Yeme, içme, gezme, görme, gülme, annelik, babalık, çocukluk, sanat, çizme, boyama, müzik, tiyatro, film..

Tuesday, February 10, 2015

Pazar Analizasyonu

Pazarları malum evde pinekleme günüdür. Genellikle cumartesi gecesinden içilmiş olduğu için kafa fazla bişi almaz, saman gibidir. Hatta pazar günleri fazla konuşulmaz bile. "Hııı, evet, yooo, bilmem, hı hııı, ne, neyi yaa, ne bileyim terliğin nerde" gibi tek kelimelik ya da kestirip atmalık cümleler kurulur. Kimse kimsenin umurunda değildir pek. Yatılı okulda, aynı odada kalan iki erkek arkadaş gibi takılırsın kocayla. Çocuktan sonra tuvalet kapısını kapatmak bile resmiyete girer. Kapıyı kapatıp işerse "hayırdır kanka, papyon da taksaydın girerken, ne bu kapı kapamalar, araya mesafe koymalar falan ehiehi" maabbeti yapılır. Sakindir pazar günleri. Şanslıysan bebeyi anane, babaneye satıp film izlersin akşama kadar. Evde yemek yapılmaz bi kere. Pazar günü fastfood günüdür. İki saat pizza mı, hamburger mi, tavuk mu, döner mi diye ağzında biriken salyayla karar veremez, kıvranırsın. Ne yesek, nerden söylesek, kaç tane söylesek diye kafan karışmışken, kanka sürekli günü bedavaya getirmek için "yiia yoortlu makarna yapıp yiyek işte" demeye başlar. Sırf iki yakası bir araya gelmesin diye bastırırsın en pahalı yerden sipariş vermek için. İçinde iki tane karides olunca "karidesli çin pilavı" denilen lapadan istersin mesela. Kararlıysan en azından kampanyalı, bir alana bir bedava orta boy pizza aldırabilirsin. Ama sesinde ya da bakışlarında bir çekingenlik hissederse, kendini haşlanan makarna tenceresinin önünde dakika sayarken bulursun. Psikolojik bir savaşmış lan aslında pazar günleri. Sakinlik içinde yaşanan bi savaş. Yaşarken iyi de yazarken tiksindim ayol. Ben şimdi bu depresyon ilacını alıyorum ya, böyle herşey bana iyi falan mı geliyo acaba. Öyle olsa bunları da yazamazdım. Yine de ilaç almayıp evi yakmak ve adamı ekmek bıçağı ile delik deşik etmek yerine, içip, -mış gibi yapmak daha doğru. Yani neymiş, pazar günleri aile saadeti içinde geçen harika bir günmüş değerli okur..

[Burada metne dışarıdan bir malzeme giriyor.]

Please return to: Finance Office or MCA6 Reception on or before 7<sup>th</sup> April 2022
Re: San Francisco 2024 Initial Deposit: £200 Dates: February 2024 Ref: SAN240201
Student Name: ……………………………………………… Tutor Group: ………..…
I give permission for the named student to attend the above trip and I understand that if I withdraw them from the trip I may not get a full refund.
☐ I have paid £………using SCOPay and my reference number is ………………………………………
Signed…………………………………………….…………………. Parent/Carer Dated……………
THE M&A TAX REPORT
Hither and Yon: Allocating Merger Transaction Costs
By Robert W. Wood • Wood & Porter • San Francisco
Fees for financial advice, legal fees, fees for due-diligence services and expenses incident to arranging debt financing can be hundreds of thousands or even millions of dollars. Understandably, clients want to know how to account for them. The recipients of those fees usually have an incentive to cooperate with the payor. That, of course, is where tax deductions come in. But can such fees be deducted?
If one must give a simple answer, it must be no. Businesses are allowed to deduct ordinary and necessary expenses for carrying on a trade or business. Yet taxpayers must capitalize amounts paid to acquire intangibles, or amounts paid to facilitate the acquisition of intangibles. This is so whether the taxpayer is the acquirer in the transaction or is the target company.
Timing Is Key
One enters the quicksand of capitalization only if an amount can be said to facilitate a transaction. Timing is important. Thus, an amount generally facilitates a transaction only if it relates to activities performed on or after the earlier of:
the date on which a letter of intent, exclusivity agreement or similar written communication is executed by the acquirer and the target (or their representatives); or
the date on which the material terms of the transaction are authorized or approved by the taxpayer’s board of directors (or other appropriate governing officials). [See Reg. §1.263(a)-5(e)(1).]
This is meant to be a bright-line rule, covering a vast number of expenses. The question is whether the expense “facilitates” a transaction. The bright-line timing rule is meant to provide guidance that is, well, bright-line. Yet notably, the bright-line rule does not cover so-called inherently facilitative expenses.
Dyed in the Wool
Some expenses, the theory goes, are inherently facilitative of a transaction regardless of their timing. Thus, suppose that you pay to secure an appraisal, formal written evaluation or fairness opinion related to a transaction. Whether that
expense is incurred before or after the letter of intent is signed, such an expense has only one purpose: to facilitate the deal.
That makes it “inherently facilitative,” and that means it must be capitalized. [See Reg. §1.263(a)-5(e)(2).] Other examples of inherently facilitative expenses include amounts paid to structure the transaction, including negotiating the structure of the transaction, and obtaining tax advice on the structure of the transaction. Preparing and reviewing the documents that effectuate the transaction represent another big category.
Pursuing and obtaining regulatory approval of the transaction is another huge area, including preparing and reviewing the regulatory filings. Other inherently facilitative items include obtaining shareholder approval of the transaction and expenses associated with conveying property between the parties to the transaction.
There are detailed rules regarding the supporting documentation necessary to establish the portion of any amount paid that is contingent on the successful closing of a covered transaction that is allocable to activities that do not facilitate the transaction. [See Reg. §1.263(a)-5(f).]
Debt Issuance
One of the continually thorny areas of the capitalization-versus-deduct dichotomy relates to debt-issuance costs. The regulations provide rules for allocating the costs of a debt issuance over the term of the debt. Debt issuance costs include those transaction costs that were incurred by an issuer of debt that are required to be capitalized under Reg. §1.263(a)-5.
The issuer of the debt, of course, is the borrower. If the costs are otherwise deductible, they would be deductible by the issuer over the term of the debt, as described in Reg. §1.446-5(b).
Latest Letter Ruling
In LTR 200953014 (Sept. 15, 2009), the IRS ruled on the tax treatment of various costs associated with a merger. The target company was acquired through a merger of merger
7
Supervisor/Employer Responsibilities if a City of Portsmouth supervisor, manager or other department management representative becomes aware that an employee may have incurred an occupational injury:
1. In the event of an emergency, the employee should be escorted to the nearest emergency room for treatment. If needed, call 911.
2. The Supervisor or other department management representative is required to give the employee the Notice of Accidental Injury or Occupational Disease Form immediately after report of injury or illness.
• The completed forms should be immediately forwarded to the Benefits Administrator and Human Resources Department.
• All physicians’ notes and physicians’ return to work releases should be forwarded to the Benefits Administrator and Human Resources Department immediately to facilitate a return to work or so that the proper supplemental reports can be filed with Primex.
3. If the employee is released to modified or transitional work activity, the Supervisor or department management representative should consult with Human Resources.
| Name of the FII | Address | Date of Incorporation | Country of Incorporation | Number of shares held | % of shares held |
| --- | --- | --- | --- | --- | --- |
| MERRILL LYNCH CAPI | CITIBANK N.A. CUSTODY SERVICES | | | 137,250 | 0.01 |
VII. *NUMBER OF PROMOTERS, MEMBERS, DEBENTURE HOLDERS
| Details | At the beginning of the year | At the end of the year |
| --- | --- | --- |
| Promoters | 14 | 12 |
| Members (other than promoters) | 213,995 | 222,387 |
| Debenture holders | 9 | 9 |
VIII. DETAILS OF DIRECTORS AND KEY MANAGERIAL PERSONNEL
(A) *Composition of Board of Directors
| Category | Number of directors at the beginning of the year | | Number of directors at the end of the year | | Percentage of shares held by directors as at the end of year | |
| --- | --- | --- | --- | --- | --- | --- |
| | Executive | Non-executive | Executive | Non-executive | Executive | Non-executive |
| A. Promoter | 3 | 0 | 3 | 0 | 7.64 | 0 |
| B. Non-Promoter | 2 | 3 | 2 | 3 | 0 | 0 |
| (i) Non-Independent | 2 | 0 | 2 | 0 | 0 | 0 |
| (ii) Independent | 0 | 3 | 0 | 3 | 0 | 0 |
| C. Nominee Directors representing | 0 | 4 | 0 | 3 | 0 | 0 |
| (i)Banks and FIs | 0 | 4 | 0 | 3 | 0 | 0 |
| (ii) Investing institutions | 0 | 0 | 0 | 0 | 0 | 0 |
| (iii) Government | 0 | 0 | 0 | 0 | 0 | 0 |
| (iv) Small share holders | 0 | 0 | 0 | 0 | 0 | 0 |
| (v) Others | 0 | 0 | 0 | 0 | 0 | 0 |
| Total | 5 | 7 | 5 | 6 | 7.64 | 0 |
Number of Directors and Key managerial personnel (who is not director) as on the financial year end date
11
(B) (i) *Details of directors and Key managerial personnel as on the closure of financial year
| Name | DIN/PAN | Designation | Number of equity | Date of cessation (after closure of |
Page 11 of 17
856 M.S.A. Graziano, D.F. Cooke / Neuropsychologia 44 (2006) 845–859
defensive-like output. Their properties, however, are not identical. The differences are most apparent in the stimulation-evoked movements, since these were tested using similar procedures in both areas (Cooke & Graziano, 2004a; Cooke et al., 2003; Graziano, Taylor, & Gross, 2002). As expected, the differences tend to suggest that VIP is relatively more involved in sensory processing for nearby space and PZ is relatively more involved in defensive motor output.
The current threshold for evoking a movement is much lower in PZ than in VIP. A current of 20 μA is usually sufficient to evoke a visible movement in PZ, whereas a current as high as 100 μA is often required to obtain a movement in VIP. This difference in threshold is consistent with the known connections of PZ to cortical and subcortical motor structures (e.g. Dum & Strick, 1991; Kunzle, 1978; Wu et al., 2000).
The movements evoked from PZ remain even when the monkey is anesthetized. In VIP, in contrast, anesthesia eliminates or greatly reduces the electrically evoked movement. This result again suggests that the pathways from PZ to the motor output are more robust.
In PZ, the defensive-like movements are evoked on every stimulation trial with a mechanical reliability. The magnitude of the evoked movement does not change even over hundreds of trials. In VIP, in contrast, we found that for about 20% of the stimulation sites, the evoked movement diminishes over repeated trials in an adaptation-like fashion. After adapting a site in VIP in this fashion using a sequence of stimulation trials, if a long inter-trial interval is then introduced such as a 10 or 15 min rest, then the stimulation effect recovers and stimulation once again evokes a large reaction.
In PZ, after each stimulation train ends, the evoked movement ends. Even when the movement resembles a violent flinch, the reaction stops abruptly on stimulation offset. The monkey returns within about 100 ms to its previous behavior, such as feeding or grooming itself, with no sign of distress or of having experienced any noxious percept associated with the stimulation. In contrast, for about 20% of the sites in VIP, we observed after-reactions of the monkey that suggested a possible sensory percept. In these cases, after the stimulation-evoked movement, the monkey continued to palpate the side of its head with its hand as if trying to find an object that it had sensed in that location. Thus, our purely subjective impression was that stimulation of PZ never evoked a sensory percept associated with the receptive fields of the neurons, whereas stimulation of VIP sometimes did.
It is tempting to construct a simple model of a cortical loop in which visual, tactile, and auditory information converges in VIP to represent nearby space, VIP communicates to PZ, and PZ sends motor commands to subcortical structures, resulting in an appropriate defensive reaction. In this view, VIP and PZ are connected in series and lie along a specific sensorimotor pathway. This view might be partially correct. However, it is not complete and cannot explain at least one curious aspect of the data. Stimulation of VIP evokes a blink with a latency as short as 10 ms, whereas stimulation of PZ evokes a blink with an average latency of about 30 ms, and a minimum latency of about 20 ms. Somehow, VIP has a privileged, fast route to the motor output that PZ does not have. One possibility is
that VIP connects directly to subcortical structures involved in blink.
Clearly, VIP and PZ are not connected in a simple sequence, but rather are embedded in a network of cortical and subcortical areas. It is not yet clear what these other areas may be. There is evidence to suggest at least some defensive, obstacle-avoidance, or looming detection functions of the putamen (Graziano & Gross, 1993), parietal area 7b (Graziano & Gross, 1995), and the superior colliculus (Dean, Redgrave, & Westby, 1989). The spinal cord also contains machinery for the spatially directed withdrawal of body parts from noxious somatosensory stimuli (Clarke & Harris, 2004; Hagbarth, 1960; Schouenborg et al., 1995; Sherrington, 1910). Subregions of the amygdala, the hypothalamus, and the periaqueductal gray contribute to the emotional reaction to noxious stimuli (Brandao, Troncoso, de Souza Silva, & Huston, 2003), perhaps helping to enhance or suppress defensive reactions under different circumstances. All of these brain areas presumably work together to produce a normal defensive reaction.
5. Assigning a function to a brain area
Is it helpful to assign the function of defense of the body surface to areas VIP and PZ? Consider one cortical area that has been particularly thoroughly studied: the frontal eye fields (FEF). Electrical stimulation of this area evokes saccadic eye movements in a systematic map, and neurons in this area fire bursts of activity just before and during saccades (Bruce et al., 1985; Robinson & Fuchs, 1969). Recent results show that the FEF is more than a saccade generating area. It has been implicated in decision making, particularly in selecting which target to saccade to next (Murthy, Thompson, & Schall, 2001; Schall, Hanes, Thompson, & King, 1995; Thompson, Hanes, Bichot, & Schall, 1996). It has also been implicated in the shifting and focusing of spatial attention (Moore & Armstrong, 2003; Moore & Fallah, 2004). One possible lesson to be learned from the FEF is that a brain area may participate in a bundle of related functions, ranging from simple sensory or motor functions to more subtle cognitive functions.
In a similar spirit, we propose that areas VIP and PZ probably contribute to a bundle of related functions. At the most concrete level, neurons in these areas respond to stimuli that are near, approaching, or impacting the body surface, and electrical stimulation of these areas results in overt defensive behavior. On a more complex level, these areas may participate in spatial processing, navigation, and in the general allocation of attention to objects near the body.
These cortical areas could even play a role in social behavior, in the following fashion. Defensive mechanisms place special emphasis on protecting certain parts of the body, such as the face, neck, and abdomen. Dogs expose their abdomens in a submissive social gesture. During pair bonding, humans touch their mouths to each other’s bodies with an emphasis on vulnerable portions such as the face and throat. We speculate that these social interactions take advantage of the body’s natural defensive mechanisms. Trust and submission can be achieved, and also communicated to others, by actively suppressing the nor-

Kızı ananeye satıp, fast food yiyebildiğimiz bir gündü geçtiğimiz pazar. Dört tane film izledik. İki tanesini o, iki tanesini ben seçtim. Ve bu seçimlerimiz sonrasında bir kez daha anladım ki biz gerçekten farklı dünyaların insanıyız. Geçen haberlerde izlemiştim, kadının teki kendisi ile evlenmiş. Ne kadar haberle dalga geçsem de, beynimin dar kıvrımlarının bir yerinde o kadına hak veren biri var. Ki O'da benimle dalga geçiyor. Sen bununla evlendin de n'ooldu diye. Neyse bu konuyu uzatıp makdülün, pardon sevgili eşimin ailesini "biz de sana bayılıyos" diyip burun kıvırtmak durumunda bırakmak istemem. Zira tek niyetim engin sinemagrofi, filmoloji, edebi ve kültürel tecrübelerimle bu dört filmi ve izleyen iki insanın ilişkisini irdelemek. İki yıldır ne kadar objektif yazılar yazdığımı bilirsiniz. Haklıya haklı, haksıza haksız demeyi bildiğim gibi hakkında atıp tuttuğum insanlara da kendini savunma hakkını veriyorum her zaman. Kendimi övmeyi, zenginliği, lüksü ve parayı sevmem. Babam Yorkşayır düküyken abimle beni fransız terbiyesi ile büyüttü. Abimin fransızcası yoktu, o pek anlamadı. Ama ben nerden geldiğini unutmuş biri değilim. Onu geç, saksı değilim bi kere, Erol Büyükburcum..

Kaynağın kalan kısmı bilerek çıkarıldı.